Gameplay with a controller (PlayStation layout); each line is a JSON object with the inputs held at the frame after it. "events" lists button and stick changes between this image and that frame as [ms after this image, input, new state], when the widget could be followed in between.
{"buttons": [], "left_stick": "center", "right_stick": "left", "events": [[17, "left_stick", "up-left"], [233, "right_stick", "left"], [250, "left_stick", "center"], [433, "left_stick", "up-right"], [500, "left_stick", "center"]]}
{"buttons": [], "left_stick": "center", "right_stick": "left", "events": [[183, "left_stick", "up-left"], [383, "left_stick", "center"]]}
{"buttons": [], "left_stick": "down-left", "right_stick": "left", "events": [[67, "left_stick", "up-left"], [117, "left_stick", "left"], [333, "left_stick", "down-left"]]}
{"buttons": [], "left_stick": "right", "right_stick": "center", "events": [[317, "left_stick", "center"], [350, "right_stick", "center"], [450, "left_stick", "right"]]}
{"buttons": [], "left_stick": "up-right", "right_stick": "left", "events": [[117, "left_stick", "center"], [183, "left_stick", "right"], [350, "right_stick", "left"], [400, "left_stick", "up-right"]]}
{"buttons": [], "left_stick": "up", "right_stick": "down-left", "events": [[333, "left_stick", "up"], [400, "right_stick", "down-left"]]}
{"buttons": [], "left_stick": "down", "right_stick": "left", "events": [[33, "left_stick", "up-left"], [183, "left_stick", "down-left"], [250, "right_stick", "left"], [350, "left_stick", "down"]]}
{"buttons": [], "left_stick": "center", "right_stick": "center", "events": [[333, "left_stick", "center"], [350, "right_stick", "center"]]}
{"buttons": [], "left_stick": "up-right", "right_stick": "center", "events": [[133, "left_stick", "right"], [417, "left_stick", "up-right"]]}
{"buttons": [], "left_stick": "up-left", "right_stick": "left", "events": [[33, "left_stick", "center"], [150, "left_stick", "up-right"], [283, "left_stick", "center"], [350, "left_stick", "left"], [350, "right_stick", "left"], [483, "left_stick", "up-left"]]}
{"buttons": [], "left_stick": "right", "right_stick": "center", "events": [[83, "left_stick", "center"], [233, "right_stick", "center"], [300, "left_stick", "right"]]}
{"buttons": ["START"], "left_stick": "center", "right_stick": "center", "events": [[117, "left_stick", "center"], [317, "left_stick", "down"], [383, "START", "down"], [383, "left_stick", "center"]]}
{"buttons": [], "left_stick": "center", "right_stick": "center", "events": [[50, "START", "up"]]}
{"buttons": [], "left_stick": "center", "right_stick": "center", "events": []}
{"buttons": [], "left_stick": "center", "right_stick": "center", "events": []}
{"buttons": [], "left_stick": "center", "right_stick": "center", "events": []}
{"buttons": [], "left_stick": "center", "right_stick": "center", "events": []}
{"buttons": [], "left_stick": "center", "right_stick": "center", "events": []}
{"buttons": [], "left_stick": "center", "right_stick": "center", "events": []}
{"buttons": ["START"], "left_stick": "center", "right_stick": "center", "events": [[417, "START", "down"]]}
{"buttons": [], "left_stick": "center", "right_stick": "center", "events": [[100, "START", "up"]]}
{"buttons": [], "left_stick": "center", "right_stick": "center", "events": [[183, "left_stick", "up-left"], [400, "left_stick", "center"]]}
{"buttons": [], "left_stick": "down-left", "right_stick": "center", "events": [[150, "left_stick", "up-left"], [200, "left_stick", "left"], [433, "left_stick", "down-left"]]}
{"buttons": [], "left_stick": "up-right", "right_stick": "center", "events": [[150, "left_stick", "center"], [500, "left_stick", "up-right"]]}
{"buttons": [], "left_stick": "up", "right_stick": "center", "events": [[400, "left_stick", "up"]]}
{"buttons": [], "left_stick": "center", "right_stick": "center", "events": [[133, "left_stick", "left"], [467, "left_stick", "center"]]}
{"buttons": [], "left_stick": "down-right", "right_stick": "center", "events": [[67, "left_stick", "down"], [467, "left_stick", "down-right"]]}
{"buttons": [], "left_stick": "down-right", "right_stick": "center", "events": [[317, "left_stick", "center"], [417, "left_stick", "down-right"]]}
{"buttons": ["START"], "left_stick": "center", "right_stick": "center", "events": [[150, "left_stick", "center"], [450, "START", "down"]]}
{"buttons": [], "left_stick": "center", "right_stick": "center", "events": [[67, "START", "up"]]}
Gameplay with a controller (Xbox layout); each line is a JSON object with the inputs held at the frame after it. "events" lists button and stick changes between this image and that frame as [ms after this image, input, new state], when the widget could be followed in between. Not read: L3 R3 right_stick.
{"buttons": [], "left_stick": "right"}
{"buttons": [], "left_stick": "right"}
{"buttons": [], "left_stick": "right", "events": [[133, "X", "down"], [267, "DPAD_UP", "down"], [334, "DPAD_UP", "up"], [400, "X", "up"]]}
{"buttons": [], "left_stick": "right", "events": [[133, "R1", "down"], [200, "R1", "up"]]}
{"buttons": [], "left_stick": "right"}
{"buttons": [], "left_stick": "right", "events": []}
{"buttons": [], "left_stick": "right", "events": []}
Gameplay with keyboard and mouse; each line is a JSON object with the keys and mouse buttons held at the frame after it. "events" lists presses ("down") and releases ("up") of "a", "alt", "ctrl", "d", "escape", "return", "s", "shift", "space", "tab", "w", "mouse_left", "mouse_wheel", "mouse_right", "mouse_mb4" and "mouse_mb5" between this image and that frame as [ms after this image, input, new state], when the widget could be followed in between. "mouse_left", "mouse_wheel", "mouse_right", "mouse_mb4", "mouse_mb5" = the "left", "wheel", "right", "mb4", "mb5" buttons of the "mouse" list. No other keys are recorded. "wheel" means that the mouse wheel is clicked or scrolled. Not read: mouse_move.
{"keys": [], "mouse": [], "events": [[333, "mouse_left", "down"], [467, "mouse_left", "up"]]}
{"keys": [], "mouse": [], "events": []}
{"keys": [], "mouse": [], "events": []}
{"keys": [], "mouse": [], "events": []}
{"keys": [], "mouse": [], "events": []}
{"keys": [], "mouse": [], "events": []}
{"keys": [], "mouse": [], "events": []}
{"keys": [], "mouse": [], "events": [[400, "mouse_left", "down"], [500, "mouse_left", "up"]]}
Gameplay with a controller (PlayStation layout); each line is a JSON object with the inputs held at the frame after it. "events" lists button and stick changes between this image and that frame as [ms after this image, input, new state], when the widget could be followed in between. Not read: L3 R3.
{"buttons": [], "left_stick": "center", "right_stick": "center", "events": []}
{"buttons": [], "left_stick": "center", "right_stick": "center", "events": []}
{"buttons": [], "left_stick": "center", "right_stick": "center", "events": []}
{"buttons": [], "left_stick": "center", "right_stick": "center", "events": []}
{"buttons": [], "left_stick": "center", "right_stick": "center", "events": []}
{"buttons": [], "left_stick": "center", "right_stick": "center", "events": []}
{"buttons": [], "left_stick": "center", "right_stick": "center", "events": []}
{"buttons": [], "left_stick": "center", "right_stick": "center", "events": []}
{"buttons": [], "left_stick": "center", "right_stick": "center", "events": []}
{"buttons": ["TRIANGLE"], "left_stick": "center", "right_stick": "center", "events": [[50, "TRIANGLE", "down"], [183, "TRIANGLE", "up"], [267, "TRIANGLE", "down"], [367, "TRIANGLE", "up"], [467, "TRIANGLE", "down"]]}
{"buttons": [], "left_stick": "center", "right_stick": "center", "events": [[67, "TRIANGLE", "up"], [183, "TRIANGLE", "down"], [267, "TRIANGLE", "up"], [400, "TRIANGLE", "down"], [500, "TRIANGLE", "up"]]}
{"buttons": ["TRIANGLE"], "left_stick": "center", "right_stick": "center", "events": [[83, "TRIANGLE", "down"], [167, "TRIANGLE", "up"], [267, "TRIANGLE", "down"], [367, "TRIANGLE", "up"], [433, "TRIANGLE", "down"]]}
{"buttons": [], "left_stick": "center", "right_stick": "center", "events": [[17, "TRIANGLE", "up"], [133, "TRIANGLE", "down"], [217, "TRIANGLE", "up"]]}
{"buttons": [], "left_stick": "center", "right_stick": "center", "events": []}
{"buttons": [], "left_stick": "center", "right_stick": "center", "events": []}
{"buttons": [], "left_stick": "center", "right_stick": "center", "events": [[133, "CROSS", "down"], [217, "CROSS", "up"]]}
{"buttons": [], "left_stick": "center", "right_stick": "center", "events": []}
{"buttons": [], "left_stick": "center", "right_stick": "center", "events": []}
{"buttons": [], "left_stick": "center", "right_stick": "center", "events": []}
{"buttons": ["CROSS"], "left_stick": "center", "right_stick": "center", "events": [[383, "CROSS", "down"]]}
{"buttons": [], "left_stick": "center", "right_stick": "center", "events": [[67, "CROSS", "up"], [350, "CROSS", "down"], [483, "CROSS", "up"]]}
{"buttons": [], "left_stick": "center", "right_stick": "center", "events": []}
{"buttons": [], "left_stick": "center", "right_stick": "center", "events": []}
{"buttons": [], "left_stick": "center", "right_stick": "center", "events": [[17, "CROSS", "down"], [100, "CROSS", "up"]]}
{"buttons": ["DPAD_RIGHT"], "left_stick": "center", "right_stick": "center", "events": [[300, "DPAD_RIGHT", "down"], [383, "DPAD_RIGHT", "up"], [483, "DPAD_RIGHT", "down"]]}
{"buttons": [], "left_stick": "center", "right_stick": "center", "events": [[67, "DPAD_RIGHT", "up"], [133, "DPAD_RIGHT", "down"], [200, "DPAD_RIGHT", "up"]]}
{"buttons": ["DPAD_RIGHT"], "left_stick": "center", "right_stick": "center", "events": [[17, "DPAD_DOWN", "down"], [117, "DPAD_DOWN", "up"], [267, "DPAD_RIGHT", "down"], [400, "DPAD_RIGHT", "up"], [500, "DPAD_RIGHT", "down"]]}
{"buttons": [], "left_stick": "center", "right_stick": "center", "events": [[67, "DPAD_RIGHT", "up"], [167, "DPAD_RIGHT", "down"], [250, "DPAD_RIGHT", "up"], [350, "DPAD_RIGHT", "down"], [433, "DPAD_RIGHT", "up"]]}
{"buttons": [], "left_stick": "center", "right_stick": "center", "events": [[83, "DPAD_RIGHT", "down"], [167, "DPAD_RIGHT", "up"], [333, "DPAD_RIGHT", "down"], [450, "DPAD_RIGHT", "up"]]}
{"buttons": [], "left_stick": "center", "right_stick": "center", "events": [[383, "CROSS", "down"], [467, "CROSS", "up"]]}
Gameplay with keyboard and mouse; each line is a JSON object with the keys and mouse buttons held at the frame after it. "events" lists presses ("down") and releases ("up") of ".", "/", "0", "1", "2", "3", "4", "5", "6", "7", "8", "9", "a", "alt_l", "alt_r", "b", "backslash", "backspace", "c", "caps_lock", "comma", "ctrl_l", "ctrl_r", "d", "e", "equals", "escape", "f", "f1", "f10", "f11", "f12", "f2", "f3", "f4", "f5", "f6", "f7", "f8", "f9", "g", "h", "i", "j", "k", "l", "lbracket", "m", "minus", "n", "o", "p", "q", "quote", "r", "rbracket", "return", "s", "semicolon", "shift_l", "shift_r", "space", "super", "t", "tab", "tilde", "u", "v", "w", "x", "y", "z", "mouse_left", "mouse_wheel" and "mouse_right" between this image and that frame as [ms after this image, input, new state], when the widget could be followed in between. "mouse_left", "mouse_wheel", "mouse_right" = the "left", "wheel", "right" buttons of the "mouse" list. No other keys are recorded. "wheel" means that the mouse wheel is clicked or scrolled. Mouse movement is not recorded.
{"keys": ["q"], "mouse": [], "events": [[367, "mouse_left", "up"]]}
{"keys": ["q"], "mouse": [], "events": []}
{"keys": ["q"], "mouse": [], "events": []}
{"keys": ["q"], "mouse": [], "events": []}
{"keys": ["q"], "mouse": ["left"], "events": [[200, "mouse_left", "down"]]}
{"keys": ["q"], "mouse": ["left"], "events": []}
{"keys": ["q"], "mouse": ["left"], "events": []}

What you need to do: This exercise requires the lines of the entries containing the string "TRIANGLE".

Expected answer:
{"buttons": ["TRIANGLE"], "left_stick": "center", "right_stick": "center", "events": [[50, "TRIANGLE", "down"], [183, "TRIANGLE", "up"], [267, "TRIANGLE", "down"], [367, "TRIANGLE", "up"], [467, "TRIANGLE", "down"]]}
{"buttons": [], "left_stick": "center", "right_stick": "center", "events": [[67, "TRIANGLE", "up"], [183, "TRIANGLE", "down"], [267, "TRIANGLE", "up"], [400, "TRIANGLE", "down"], [500, "TRIANGLE", "up"]]}
{"buttons": ["TRIANGLE"], "left_stick": "center", "right_stick": "center", "events": [[83, "TRIANGLE", "down"], [167, "TRIANGLE", "up"], [267, "TRIANGLE", "down"], [367, "TRIANGLE", "up"], [433, "TRIANGLE", "down"]]}
{"buttons": [], "left_stick": "center", "right_stick": "center", "events": [[17, "TRIANGLE", "up"], [133, "TRIANGLE", "down"], [217, "TRIANGLE", "up"]]}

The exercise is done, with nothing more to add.